Vahdat represents these colors of violence through a series of works, each created with mixed media- an amazingly complex, yet very subtly intertwined mix of collage, sewing, embroidery, pigment, charcoal, glue, lace and fabric, on hand dyed canvas. These large veiled works take time to see and more time to fully internalize. While each is very different, they are tied together by large veils of translucent red, purple, greenish, and yellow fabric. Behind the fabric we begin to see beautifully drawn figures, those that have withstood attack and abuse. One of the many things that strikes me, while looking at the work, is how perfectly the drawings of figures are combined with the fabric, and how naturally, even quietly, these troubled figures seem to exist. They remind me of ghosts. And here I must bring in the reference to Gustav Klimt because they remind me of his work- or rather, I can see the ghosts of his work in Vahdat’s. While Klimt used heavily patterned spaces and beautifully drawn female figures, Vahdat uses softer, gauzier patterning, and figures (often maternal figures and sometimes children) that appear translucent- more an integrated part of the space.
As one walks through the exhibition, towards the back of the gallery, a room has been constructed. This room is covered in fabric and rugs and feels very soft and inviting. There is a chair where the viewer can sit and a device with which you are requested to anonymously record an act of violence or abuse you have endured. Vahdat intends to use the information within these recordings for her next project. Within the room is also a very compelling image of a young vulnerable girl, standing beside a maternal, protective figure, titled My Mother and I. This adds to the feeling of safety Vahdat wants to convey in this Safe Room.
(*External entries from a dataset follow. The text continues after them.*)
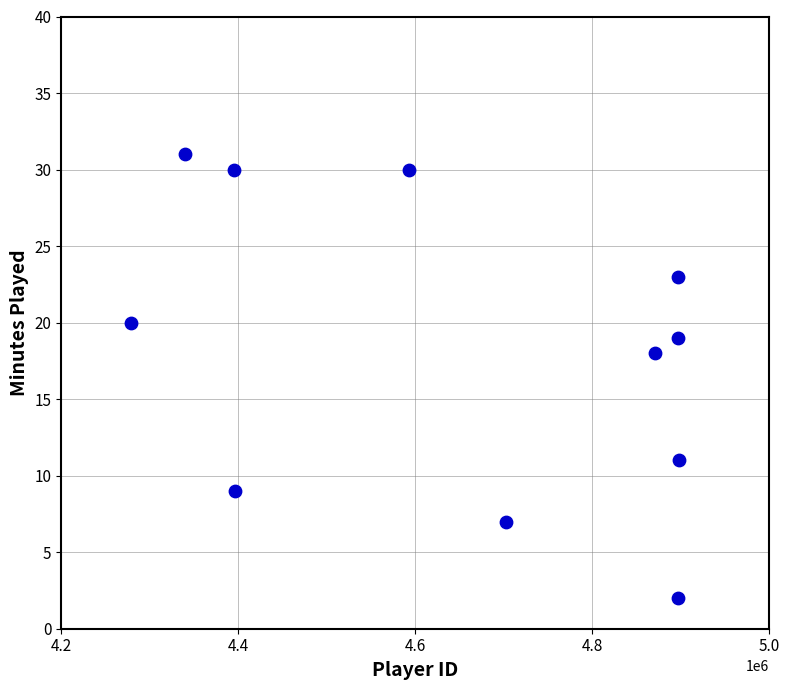

What is the average X value?

4651419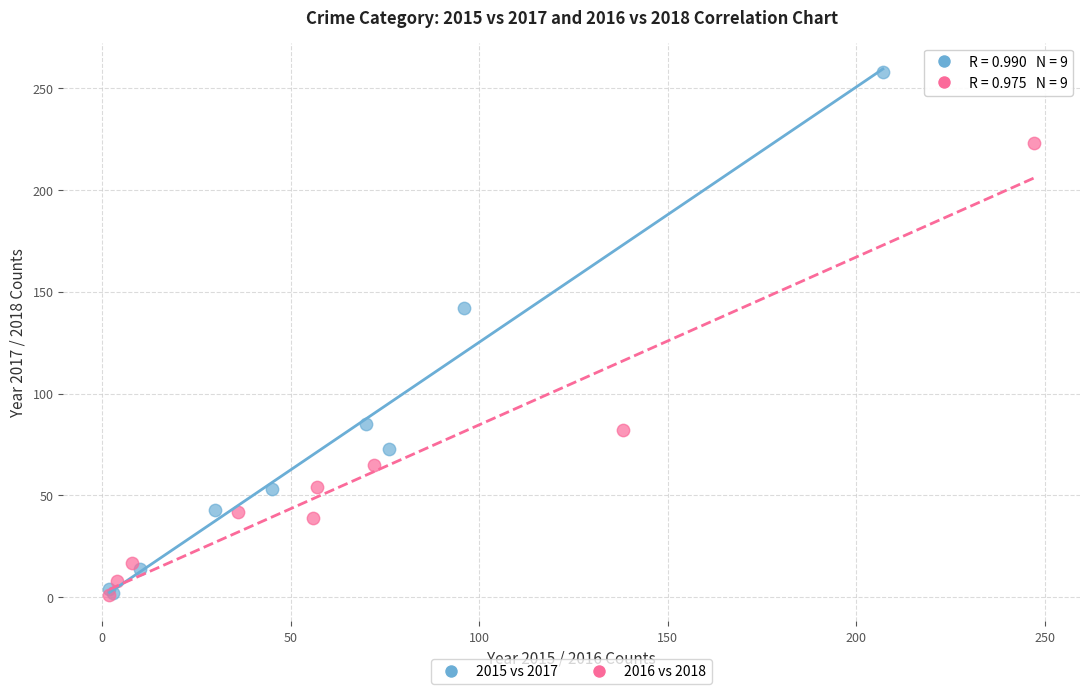

Which series contains the highest Y value?

2015 vs 2017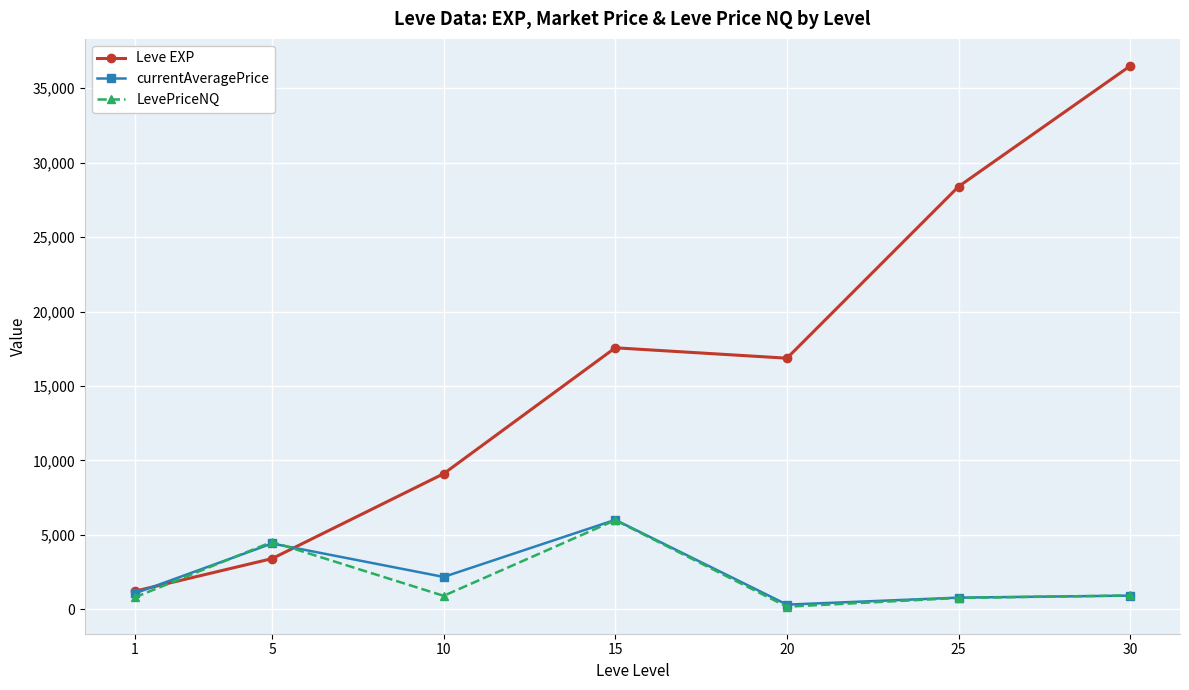

How many interior local peaks does the Leve EXP series have?

1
A particularly ominous aspect of this installation is that while you at first feel very safe in the room, you soon realize that the there is a large dark, shadowy figure, just outside of the door, peering in. This dark figure is part of another mixed media work, but the positioning of it, in relation to the door of the installation, has a very intimidating feeling.
In summary, Fahimeh Vahdat’s Take Your Power Back, is an exhibition full of depth, meaning, and beauty. Her works unfolds slowly in time, displaying a true level of mastery and integrity in the process. She is particularly adept at mixing materials that a less skilled artist could never pull off. That said, the content of the work takes center stage, and this content is certainly worth experiencing.
Art Review by Greg McLemore, art writer & artist, Baltimore, MD.